Start of SELECTED PASSAGE

All these limitations sound reasonable (except maybe the one about "character contents"), but contradict the "MUST" from the previous sentence. RFC 2119 is crystal-clear about the meaning of "MUST":
MUST - This word, or the terms "REQUIRED" or "SHALL", mean that the definition is an absolute requirement of the specification.
RFC 8259 allows restrictions, but does not set minimal requirements, so technically speaking, a parser that cannot parse strings longer than 3 characters is still compliant with RFC 8259.
Also, RFC 8259 section 9 should require the parsers to document the restrictions clearly, and/or allow configuration by the user. These configurations would still cause interoperability issues, that's why minimal requirements should be preferred.
This lack of precision regarding allowed restrictions makes it almost impossible to say if a parser is actually RFC 8259 compliant. Indeed, parsing contents that don't match the grammar is not wrong (it's an "extension") and rejecting contents that does match the grammar is allowed (it's a parser "limit").
Independently from how parsers should behave, I wanted to observe how they actually behave, so I picked several JSON parsers and set up things so that I could feed them with my test files.
As I'm a Cocoa developer, I included mostly Swift and Objective-C parsers, but also C, Python, Ruby, R, Lua, Perl, Bash and Rust parsers, chosen pretty arbitrarily. I mainly tried to achieve diversity in age, popularity and languages.
Several parsers have options to increase or decrease strictness, tweak Unicode support or allow specific extensions. I strived to always configure the parsers so that they behave as close as possible to the most strict interpretation of RFC 8259.

End of SELECTED PASSAGE
Start of DATA

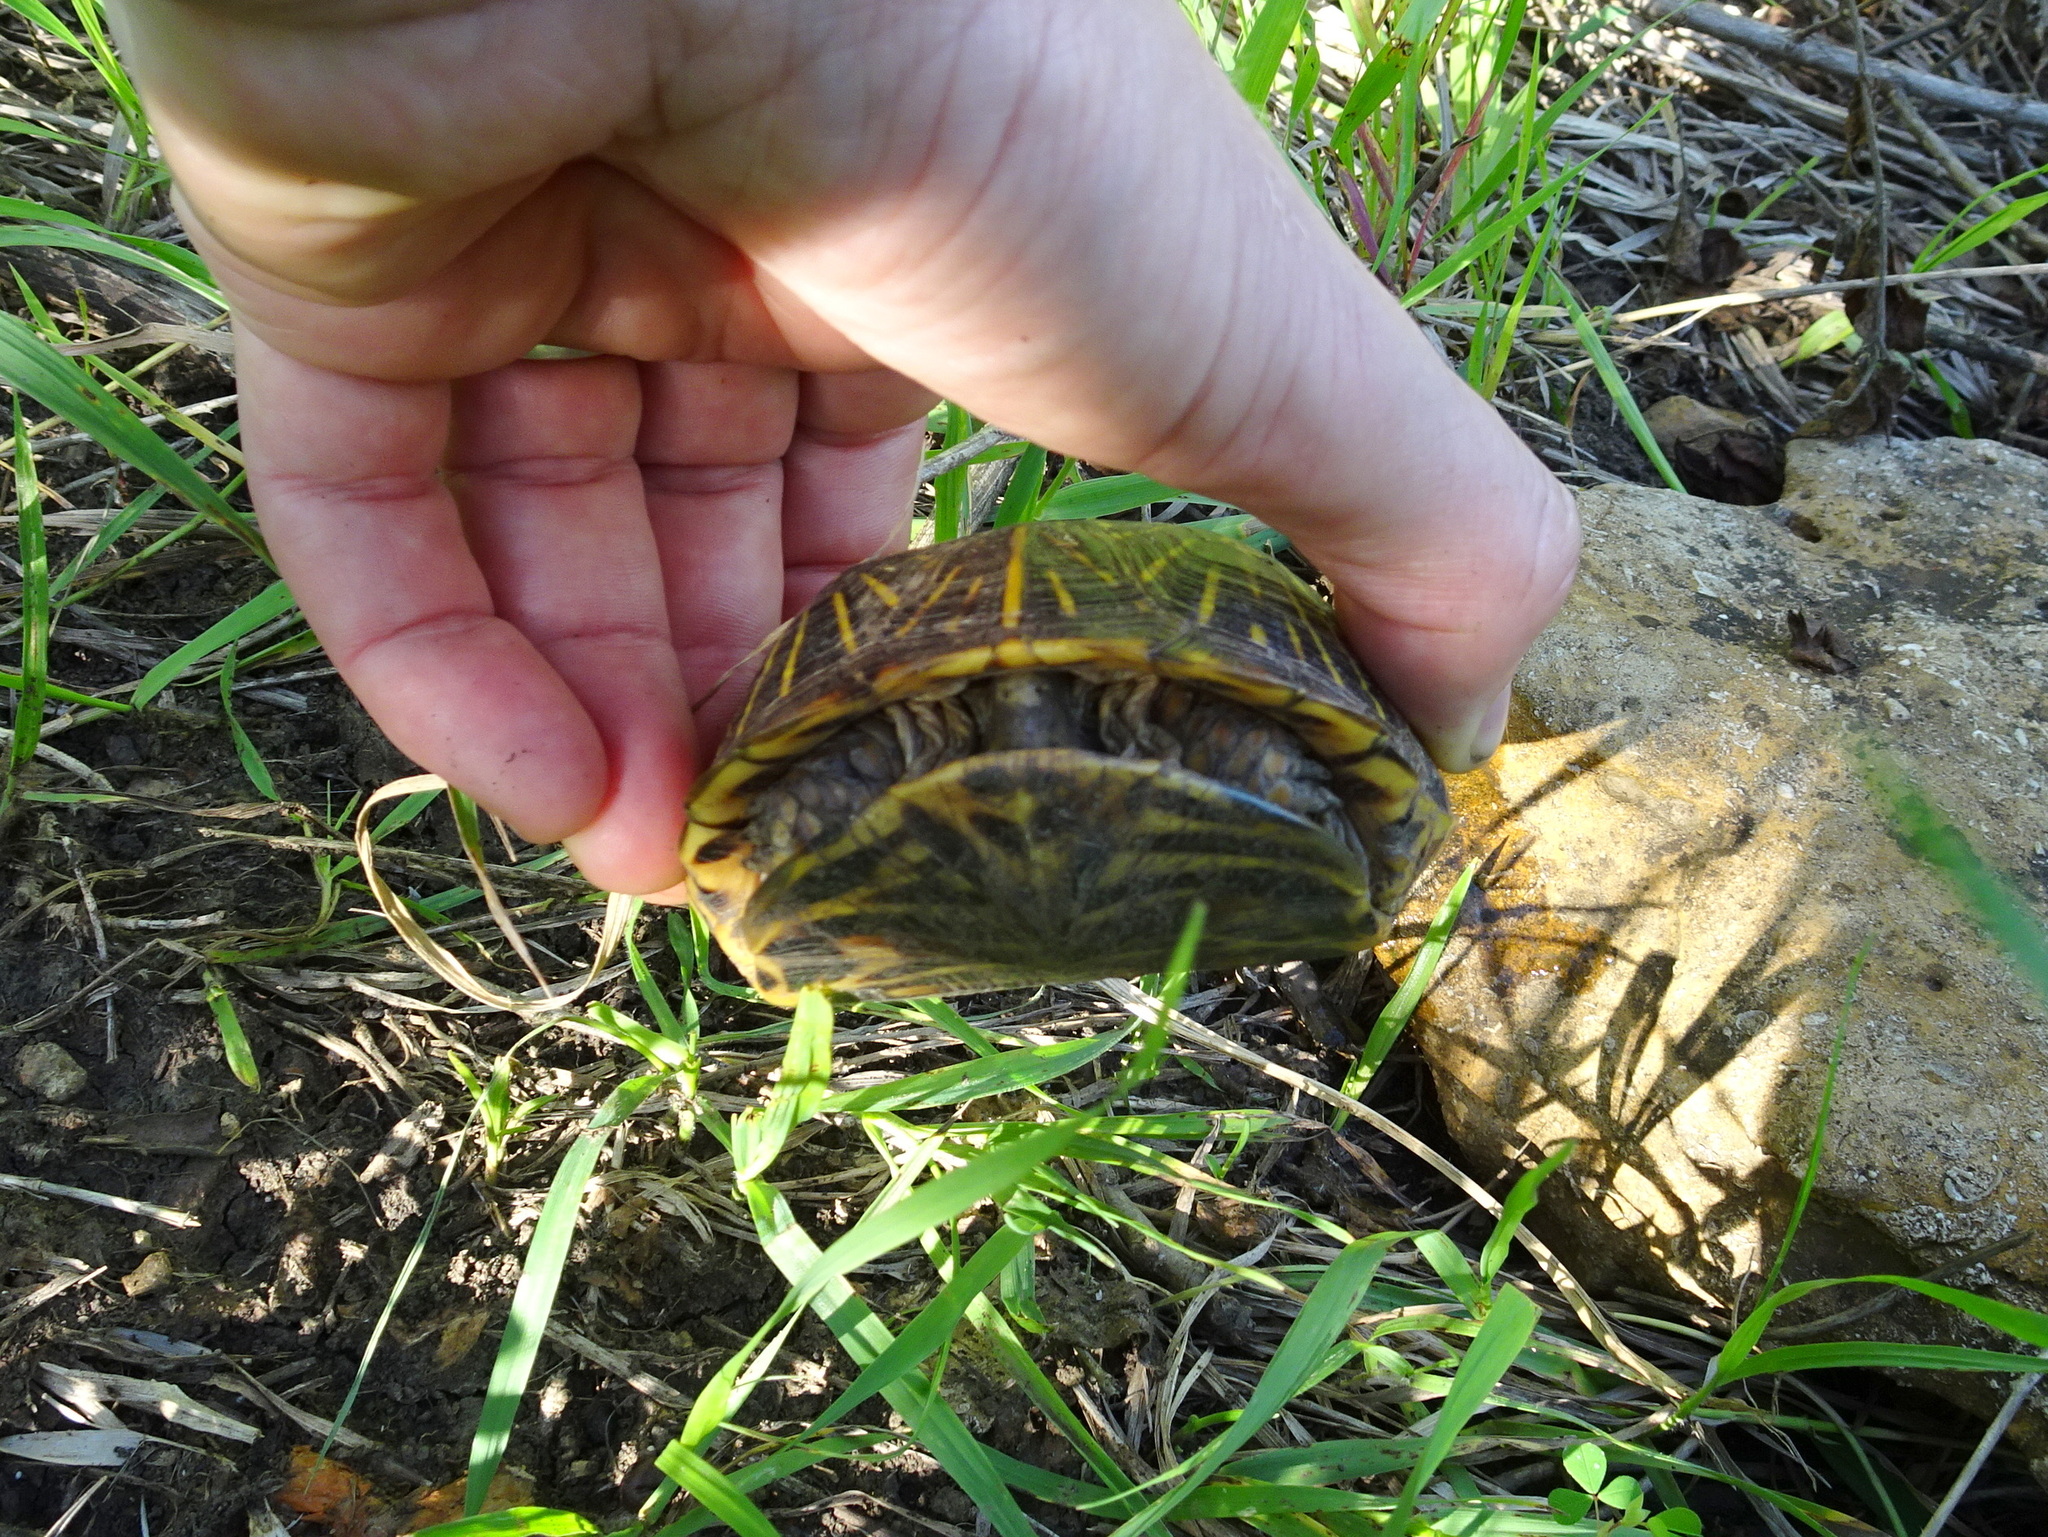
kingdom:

End of DATA

--- WHAT TO DO ---
Please print the JSON parser passage word for word, from "Several parsers have" to "of RFC 8259.". The material plays no part here.

--- REPLY TO THE EXERCISE ---
Several parsers have options to increase or decrease strictness, tweak Unicode support or allow specific extensions. I strived to always configure the parsers so that they behave as close as possible to the most strict interpretation of RFC 8259.